Dutch purchasing power will take a blow from Russian invasion: CPB director
The war in Ukraine will have consequences for the purchasing power of many Netherlands residents, director of Central Planning Bureau (CPB), Pieter Haskekamp, warned on NPO Radio 1 program Geld of je Leven. Hasekamp said that people with a low income could be particularly affected and that the Cabinet must, therefore, "do something extra."
According to the CPB director, low-income households are less able to absorb the consequences of, for example, a higher energy bill.
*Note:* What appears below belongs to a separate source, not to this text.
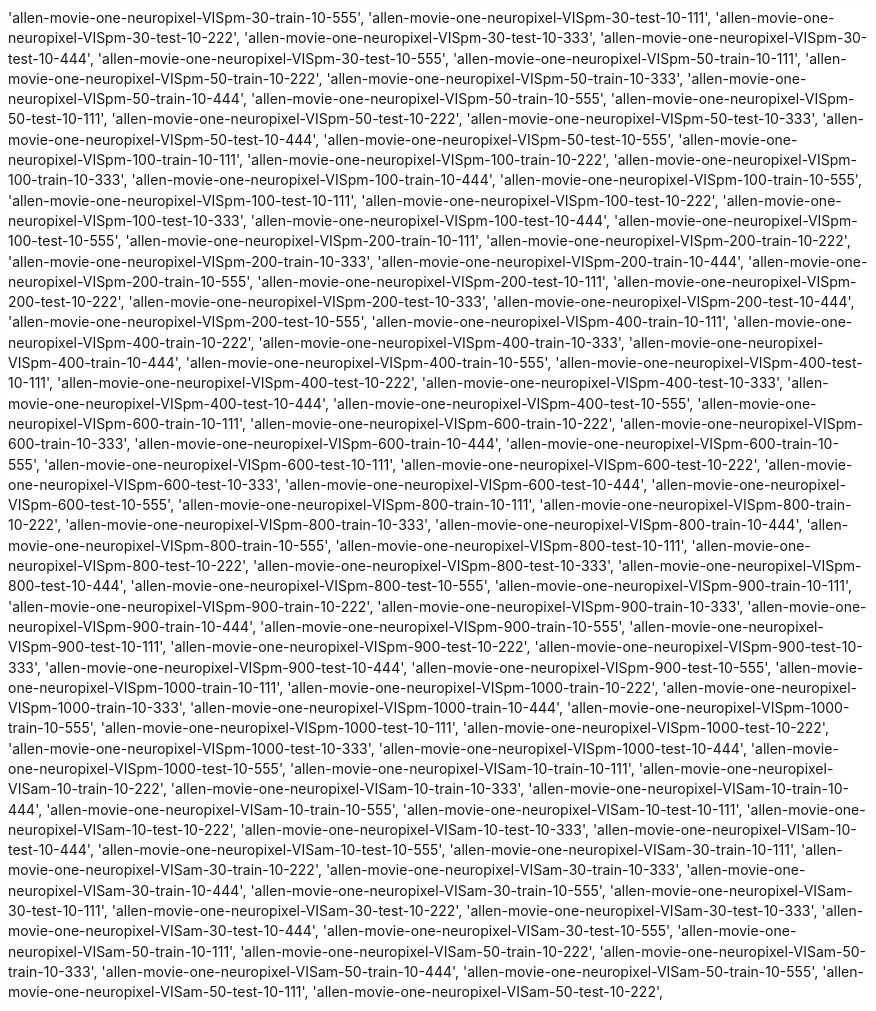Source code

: 'allen-movie-one-neuropixel-VISpm-30-train-10-555', 'allen-movie-one-neuropixel-VISpm-30-test-10-111', 'allen-movie-one-neuropixel-VISpm-30-test-10-222', 'allen-movie-one-neuropixel-VISpm-30-test-10-333', 'allen-movie-one-neuropixel-VISpm-30-test-10-444', 'allen-movie-one-neuropixel-VISpm-30-test-10-555', 'allen-movie-one-neuropixel-VISpm-50-train-10-111', 'allen-movie-one-neuropixel-VISpm-50-train-10-222', 'allen-movie-one-neuropixel-VISpm-50-train-10-333', 'allen-movie-one-neuropixel-VISpm-50-train-10-444', 'allen-movie-one-neuropixel-VISpm-50-train-10-555', 'allen-movie-one-neuropixel-VISpm-50-test-10-111', 'allen-movie-one-neuropixel-VISpm-50-test-10-222', 'allen-movie-one-neuropixel-VISpm-50-test-10-333', 'allen-movie-one-neuropixel-VISpm-50-test-10-444', 'allen-movie-one-neuropixel-VISpm-50-test-10-555', 'allen-movie-one-neuropixel-VISpm-100-train-10-111', 'allen-movie-one-neuropixel-VISpm-100-train-10-222', 'allen-movie-one-neuropixel-VISpm-100-train-10-333', 'allen-movie-one-neuropixel-VISpm-100-train-10-444', 'allen-movie-one-neuropixel-VISpm-100-train-10-555', 'allen-movie-one-neuropixel-VISpm-100-test-10-111', 'allen-movie-one-neuropixel-VISpm-100-test-10-222', 'allen-movie-one-neuropixel-VISpm-100-test-10-333', 'allen-movie-one-neuropixel-VISpm-100-test-10-444', 'allen-movie-one-neuropixel-VISpm-100-test-10-555', 'allen-movie-one-neuropixel-VISpm-200-train-10-111', 'allen-movie-one-neuropixel-VISpm-200-train-10-222', 'allen-movie-one-neuropixel-VISpm-200-train-10-333', 'allen-movie-one-neuropixel-VISpm-200-train-10-444', 'allen-movie-one-neuropixel-VISpm-200-train-10-555', 'allen-movie-one-neuropixel-VISpm-200-test-10-111', 'allen-movie-one-neuropixel-VISpm-200-test-10-222', 'allen-movie-one-neuropixel-VISpm-200-test-10-333', 'allen-movie-one-neuropixel-VISpm-200-test-10-444', 'allen-movie-one-neuropixel-VISpm-200-test-10-555', 'allen-movie-one-neuropixel-VISpm-400-train-10-111', 'allen-movie-one-neuropixel-VISpm-400-train-10-222', 'allen-movie-one-neuropixel-VISpm-400-train-10-333', 'allen-movie-one-neuropixel-VISpm-400-train-10-444', 'allen-movie-one-neuropixel-VISpm-400-train-10-555', 'allen-movie-one-neuropixel-VISpm-400-test-10-111', 'allen-movie-one-neuropixel-VISpm-400-test-10-222', 'allen-movie-one-neuropixel-VISpm-400-test-10-333', 'allen-movie-one-neuropixel-VISpm-400-test-10-444', 'allen-movie-one-neuropixel-VISpm-400-test-10-555', 'allen-movie-one-neuropixel-VISpm-600-train-10-111', 'allen-movie-one-neuropixel-VISpm-600-train-10-222', 'allen-movie-one-neuropixel-VISpm-600-train-10-333', 'allen-movie-one-neuropixel-VISpm-600-train-10-444', 'allen-movie-one-neuropixel-VISpm-600-train-10-555', 'allen-movie-one-neuropixel-VISpm-600-test-10-111', 'allen-movie-one-neuropixel-VISpm-600-test-10-222', 'allen-movie-one-neuropixel-VISpm-600-test-10-333', 'allen-movie-one-neuropixel-VISpm-600-test-10-444', 'allen-movie-one-neuropixel-VISpm-600-test-10-555', 'allen-movie-one-neuropixel-VISpm-800-train-10-111', 'allen-movie-one-neuropixel-VISpm-800-train-10-222', 'allen-movie-one-neuropixel-VISpm-800-train-10-333', 'allen-movie-one-neuropixel-VISpm-800-train-10-444', 'allen-movie-one-neuropixel-VISpm-800-train-10-555', 'allen-movie-one-neuropixel-VISpm-800-test-10-111', 'allen-movie-one-neuropixel-VISpm-800-test-10-222', 'allen-movie-one-neuropixel-VISpm-800-test-10-333', 'allen-movie-one-neuropixel-VISpm-800-test-10-444', 'allen-movie-one-neuropixel-VISpm-800-test-10-555', 'allen-movie-one-neuropixel-VISpm-900-train-10-111', 'allen-movie-one-neuropixel-VISpm-900-train-10-222', 'allen-movie-one-neuropixel-VISpm-900-train-10-333', 'allen-movie-one-neuropixel-VISpm-900-train-10-444', 'allen-movie-one-neuropixel-VISpm-900-train-10-555', 'allen-movie-one-neuropixel-VISpm-900-test-10-111', 'allen-movie-one-neuropixel-VISpm-900-test-10-222', 'allen-movie-one-neuropixel-VISpm-900-test-10-333', 'allen-movie-one-neuropixel-VISpm-900-test-10-444', 'allen-movie-one-neuropixel-VISpm-900-test-10-555', 'allen-movie-one-neuropixel-VISpm-1000-train-10-111', 'allen-movie-one-neuropixel-VISpm-1000-train-10-222', 'allen-movie-one-neuropixel-VISpm-1000-train-10-333', 'allen-movie-one-neuropixel-VISpm-1000-train-10-444', 'allen-movie-one-neuropixel-VISpm-1000-train-10-555', 'allen-movie-one-neuropixel-VISpm-1000-test-10-111', 'allen-movie-one-neuropixel-VISpm-1000-test-10-222', 'allen-movie-one-neuropixel-VISpm-1000-test-10-333', 'allen-movie-one-neuropixel-VISpm-1000-test-10-444', 'allen-movie-one-neuropixel-VISpm-1000-test-10-555', 'allen-movie-one-neuropixel-VISam-10-train-10-111', 'allen-movie-one-neuropixel-VISam-10-train-10-222', 'allen-movie-one-neuropixel-VISam-10-train-10-333', 'allen-movie-one-neuropixel-VISam-10-train-10-444', 'allen-movie-one-neuropixel-VISam-10-train-10-555', 'allen-movie-one-neuropixel-VISam-10-test-10-111', 'allen-movie-one-neuropixel-VISam-10-test-10-222', 'allen-movie-one-neuropixel-VISam-10-test-10-333', 'allen-movie-one-neuropixel-VISam-10-test-10-444', 'allen-movie-one-neuropixel-VISam-10-test-10-555', 'allen-movie-one-neuropixel-VISam-30-train-10-111', 'allen-movie-one-neuropixel-VISam-30-train-10-222', 'allen-movie-one-neuropixel-VISam-30-train-10-333', 'allen-movie-one-neuropixel-VISam-30-train-10-444', 'allen-movie-one-neuropixel-VISam-30-train-10-555', 'allen-movie-one-neuropixel-VISam-30-test-10-111', 'allen-movie-one-neuropixel-VISam-30-test-10-222', 'allen-movie-one-neuropixel-VISam-30-test-10-333', 'allen-movie-one-neuropixel-VISam-30-test-10-444', 'allen-movie-one-neuropixel-VISam-30-test-10-555', 'allen-movie-one-neuropixel-VISam-50-train-10-111', 'allen-movie-one-neuropixel-VISam-50-train-10-222', 'allen-movie-one-neuropixel-VISam-50-train-10-333', 'allen-movie-one-neuropixel-VISam-50-train-10-444', 'allen-movie-one-neuropixel-VISam-50-train-10-555', 'allen-movie-one-neuropixel-VISam-50-test-10-111', 'allen-movie-one-neuropixel-VISam-50-test-10-222',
As far as he is concerned, the government should, therefore, reach into its own wallet for this group. "I think there is reason to do some extras," he said in the radio program.
Hasekamp fears that not only energy prices but also those of food products will rise as a result of the Russian attack on Ukraine. "In the long run, inflation can broaden to, for example, a wage-price spiral," he explained. "Then you end up in a scenario, such as in the 1970s, in which major interventions are required to bring inflation down. That has major economic consequences."
The average Dutch household's energy bill was already expected to increase by some 86 percent this year due to higher prices for gas and oil. After the Russian invasion of Ukraine last week, the gas price jumped 30 percent. Russia and Ukraine aren't only significant exporters of fossil fuels but also of edible oils like palm oil and grains.